La legge numero 124 del 3 agosto 2007, istitutiva del Cisr, affida proprio a questo importantissimo organismo collegiale le funzioni di consulenza, proposta e deliberazione sugli indirizzi e sulle finalità generali della politica dell’informazione per la sicurezza. Il Cisr, infatti, è presieduto dal presidente del Consiglio dei ministri, oggi il professor Mario Draghi, ed è composto dall’Autorità delegata per la sicurezza della Repubblica (il neo-nominato prefetto Franco Gabrielli) dal ministro degli Affari esteri (Luigi Di Maio), dal ministro dell’Interno (Luciana Lamorgese), dal ministro della Difesa (Lorenzo Guerini), dal ministro della Giustizia (Marta Cartabia), dal ministro dell’Economia e delle finanze (Daniele Franco) e dal ministro dello Sviluppo economico (Giancarlo Giorgetti).

Proprio la sua composizione rappresenta la caratteristica e il valore principale di questa struttura, sempre più orientata oggigiorno a fungere da “camera di compensazione” dei ministri maggiormente impegnati nella definizione e nella cura degli interessi nazionali. Non a caso, del resto, un numero sempre più nutrito di esperti vedono da tempo proprio nel Cisr il luogo naturale per la creazione del nostro “Consiglio di sicurezza nazionale”.

Se questa sarà la direzione, appare, quindi, come un’evidente stonatura che il ministero per l’Innovazione tecnologica e la transizione digitale, che più di tutti ha la responsabilità di predisporre le politiche di sviluppo (e di protezione) relative alla trasformazione digitale della pubblica amministrazione – oggi più che mai colpita, come si è detto, dagli attacchi cibernetici – non sia chiamato a concorrere con gli altri ministeri alla realizzazione di questo delicatissimo compito.

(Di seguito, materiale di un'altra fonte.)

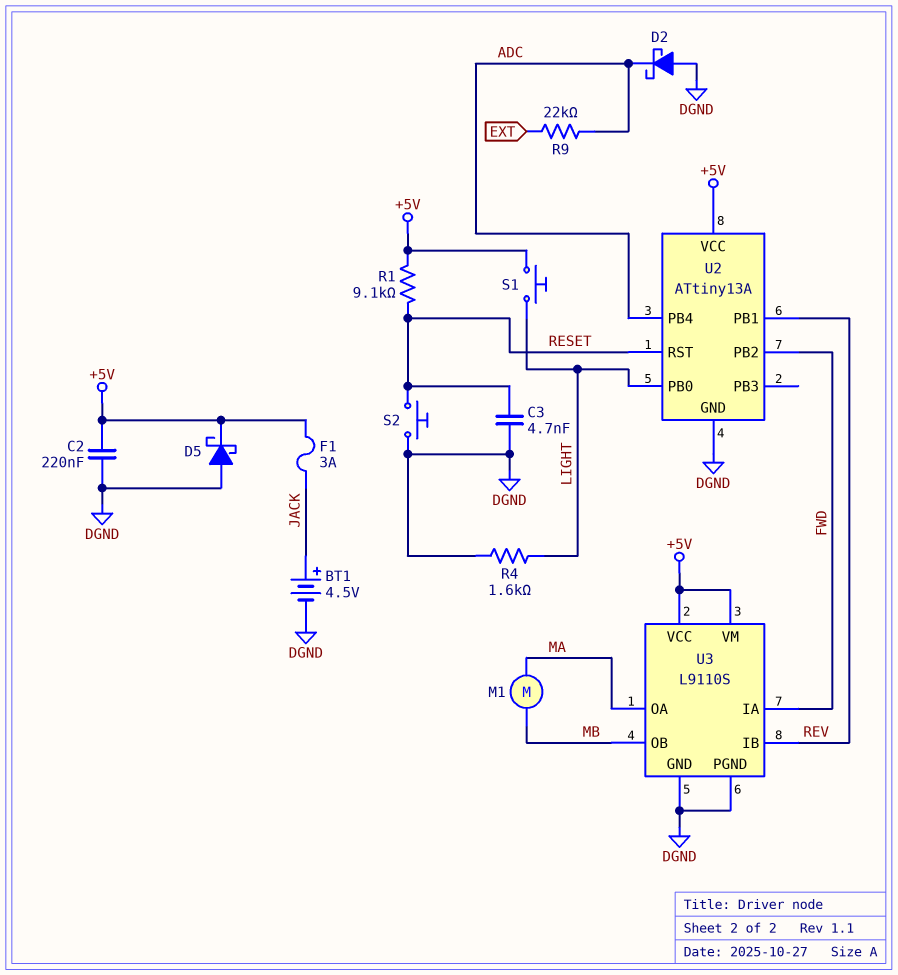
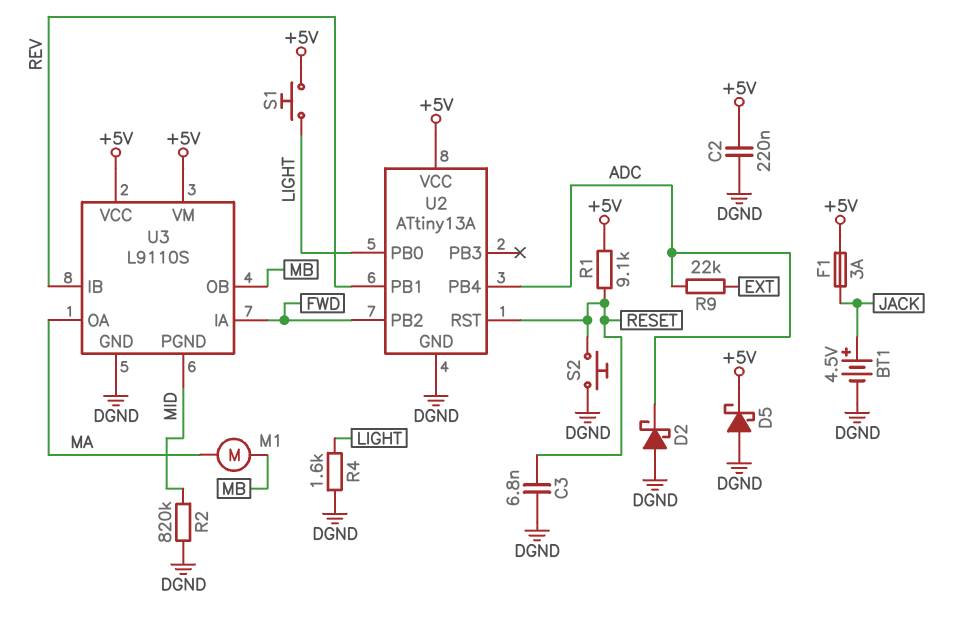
C3: 4.7nF (DGND, RESET) -> 6.8nF (DGND, RESET)
R2: none -> 820k (DGND, MID)
U3 pin PGND: DGND -> MID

Una modifica, peraltro minimale, all’articolo 5 della legge numero 124 del 3 agosto 2007 concorrerebbe, quindi, a un miglioramento sostanziale della politica dell’informazione per la sicurezza, così come, più in generale, della sicurezza nazionale del nostro Paese. Ciò, peraltro, nell’attesa che la classe politica italiana comprenda a pieno l’esigenza – ormai imprescindibile – che il ministro per l’Innovazione tecnologica e la transizione digitale può esplicare davvero i propri compiti solo se dotato anche di un portafoglio e non solo di un mandato.